Hyderabad: The Supreme Court will later this month hear a petition which has sought imposition of financial emergency in the country on the ground that economic activities have "come to a standstill" due to the lockdown over coronavirus pandemic.
The plea filed by Centre for Accountability and Systemic Change (CASC), stated, "Divergence of steps taken by different authorities are causing confusion and lawlessness (which) in no way can be solution to a problem as grave as Covid-19. Due to the lockdown, the economic activities have come to a standstill. Hence, it is most humbly submitted that financial emergency needs to be imposed in the country under Article 360 of the Constitution of India."
The plea has also sought a direction to the Centre to suspend collection of utility bills like that of electricity, water, gas, telephone, internet and EMI payments during the period of lockdown.
However, earlier in March, Finance Minister Nirmala Sitharaman cleared that "no move to impose financial emergency as was claimed by some reports."

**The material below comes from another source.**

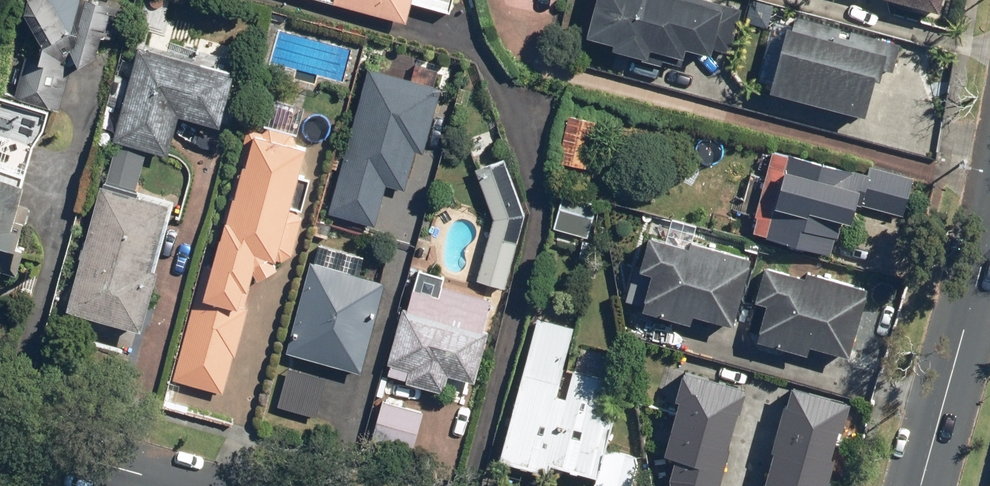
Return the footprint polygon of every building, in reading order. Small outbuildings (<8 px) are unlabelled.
[(12,102),(62,112),(74,60),(99,65),(113,0),(35,0),(12,102)] [(409,21),(414,3),(451,14),(455,0),(330,0),(409,21)] [(705,0),(603,0),(594,34),(622,41),(620,49),(655,58),(657,49),(691,58),(694,47),(716,53),(717,48),(732,51),(743,10),(705,0)] [(941,11),(944,0),(903,0),(941,11)] [(902,45),(798,17),(778,91),(872,115),(885,69),(895,72),(902,45)] [(147,46),(107,185),(70,312),(138,332),(175,204),(136,193),(149,148),(172,155),(184,113),(227,126),(242,74),(147,46)] [(443,88),(370,68),(330,213),(377,226),(388,184),(405,189),(416,151),(425,153),(443,88)] [(598,120),(570,113),(559,161),(587,167),(598,120)] [(312,147),(253,131),(218,267),(202,266),(174,377),(225,394),(260,277),(290,259),(314,178),(304,177),(312,147)] [(913,179),(777,147),(757,231),(839,250),(847,217),(856,219),(860,201),(905,212),(913,179)] [(507,157),(479,169),(496,217),(477,278),(506,288),(525,210),(507,157)] [(0,174),(0,283),(4,270),(16,273),(29,233),(18,230),(33,185),(0,174)] [(597,201),(565,192),(555,225),(588,235),(597,201)] [(693,243),(654,233),(645,266),(655,269),(645,308),(694,321),(697,309),(738,320),(756,251),(696,235),(693,243)] [(389,282),(313,261),(287,351),(364,373),(389,282)] [(808,273),(769,262),(759,297),(771,300),(761,337),(812,352),(815,341),(853,352),(872,284),(810,266),(808,273)] [(419,267),(414,287),(394,376),(446,387),(449,372),(477,378),(495,298),(445,286),(448,274),(419,267)] [(538,316),(506,459),(554,470),(556,463),(601,473),(599,485),(604,485),(634,485),(641,455),(604,447),(619,379),(564,367),(574,324),(538,316)] [(328,379),(289,368),(278,407),(317,418),(328,379)] [(669,485),(717,485),(743,392),(690,377),(667,460),(675,462),(669,483),(669,485)] [(766,485),(826,485),(849,406),(793,390),(766,485)] [(423,410),(384,399),(373,437),(411,449),(423,410)]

But what exactly does the imposition of financial emergency in the country mean?
A financial emergency is one of the three types of emergency declarations provided in the Indian Constitution. The provisions of Financial Emergency is enshrined under Article 360 of the Constitution, which enables the President to enforce a financial emergency if a "situation has arisen whereby the financial stability or credit of India or of any part of the territory thereof is threatened".